__GIVEN TASK__
Please rewrite the listing below from its first line through the line containing "order: Rosales", replacing "phylum" with "division" and keeping everything else the same. Give only those lines.

__RECORDS FOR THIS TASK__

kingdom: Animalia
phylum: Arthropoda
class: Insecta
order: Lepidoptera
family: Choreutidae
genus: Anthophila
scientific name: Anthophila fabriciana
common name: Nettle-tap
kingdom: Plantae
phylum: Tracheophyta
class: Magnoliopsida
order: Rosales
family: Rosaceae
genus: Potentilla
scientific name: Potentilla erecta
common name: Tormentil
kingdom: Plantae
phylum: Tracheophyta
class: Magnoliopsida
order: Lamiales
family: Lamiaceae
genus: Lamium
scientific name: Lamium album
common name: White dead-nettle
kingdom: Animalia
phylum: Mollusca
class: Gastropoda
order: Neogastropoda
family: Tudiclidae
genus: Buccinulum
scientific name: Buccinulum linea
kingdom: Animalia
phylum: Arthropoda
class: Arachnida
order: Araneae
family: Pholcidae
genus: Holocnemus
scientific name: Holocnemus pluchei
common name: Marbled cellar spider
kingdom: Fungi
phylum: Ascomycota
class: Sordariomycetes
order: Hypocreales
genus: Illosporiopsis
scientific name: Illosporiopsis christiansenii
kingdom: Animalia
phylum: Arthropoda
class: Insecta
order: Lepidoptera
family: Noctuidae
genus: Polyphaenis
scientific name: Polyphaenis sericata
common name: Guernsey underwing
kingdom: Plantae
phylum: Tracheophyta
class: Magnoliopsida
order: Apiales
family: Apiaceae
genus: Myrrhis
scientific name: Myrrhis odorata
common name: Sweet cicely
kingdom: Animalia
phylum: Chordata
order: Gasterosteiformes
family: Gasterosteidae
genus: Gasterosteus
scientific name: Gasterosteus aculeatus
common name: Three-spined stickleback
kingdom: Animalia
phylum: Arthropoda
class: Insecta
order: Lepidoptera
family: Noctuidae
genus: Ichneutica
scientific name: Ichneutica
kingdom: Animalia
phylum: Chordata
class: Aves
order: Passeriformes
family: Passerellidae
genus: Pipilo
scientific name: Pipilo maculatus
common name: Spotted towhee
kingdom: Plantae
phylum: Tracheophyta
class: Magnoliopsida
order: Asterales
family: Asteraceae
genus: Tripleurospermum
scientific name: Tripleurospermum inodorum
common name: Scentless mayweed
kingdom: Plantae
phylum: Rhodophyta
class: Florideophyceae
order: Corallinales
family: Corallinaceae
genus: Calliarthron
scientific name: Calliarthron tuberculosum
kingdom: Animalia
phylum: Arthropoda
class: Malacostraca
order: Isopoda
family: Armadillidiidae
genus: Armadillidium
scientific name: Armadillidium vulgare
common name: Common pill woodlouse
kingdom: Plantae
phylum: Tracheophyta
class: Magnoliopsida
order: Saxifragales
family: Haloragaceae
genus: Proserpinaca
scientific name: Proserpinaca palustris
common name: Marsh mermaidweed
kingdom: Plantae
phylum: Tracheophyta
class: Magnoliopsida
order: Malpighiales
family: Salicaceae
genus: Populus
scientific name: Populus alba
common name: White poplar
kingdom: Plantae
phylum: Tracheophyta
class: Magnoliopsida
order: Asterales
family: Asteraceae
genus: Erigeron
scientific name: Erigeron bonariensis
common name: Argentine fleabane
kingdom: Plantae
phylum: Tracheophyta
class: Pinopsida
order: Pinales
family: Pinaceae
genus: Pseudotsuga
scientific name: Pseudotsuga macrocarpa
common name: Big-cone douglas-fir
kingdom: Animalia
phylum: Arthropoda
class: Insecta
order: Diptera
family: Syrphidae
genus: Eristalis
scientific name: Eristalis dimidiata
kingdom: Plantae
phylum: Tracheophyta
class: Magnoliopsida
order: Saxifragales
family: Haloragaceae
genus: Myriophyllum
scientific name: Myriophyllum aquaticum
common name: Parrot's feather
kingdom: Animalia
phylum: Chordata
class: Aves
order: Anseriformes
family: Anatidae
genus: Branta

__EXPECTED ANSWER__
kingdom: Animalia
division: Arthropoda
class: Insecta
order: Lepidoptera
family: Choreutidae
genus: Anthophila
scientific name: Anthophila fabriciana
common name: Nettle-tap
kingdom: Plantae
division: Tracheophyta
class: Magnoliopsida
order: Rosales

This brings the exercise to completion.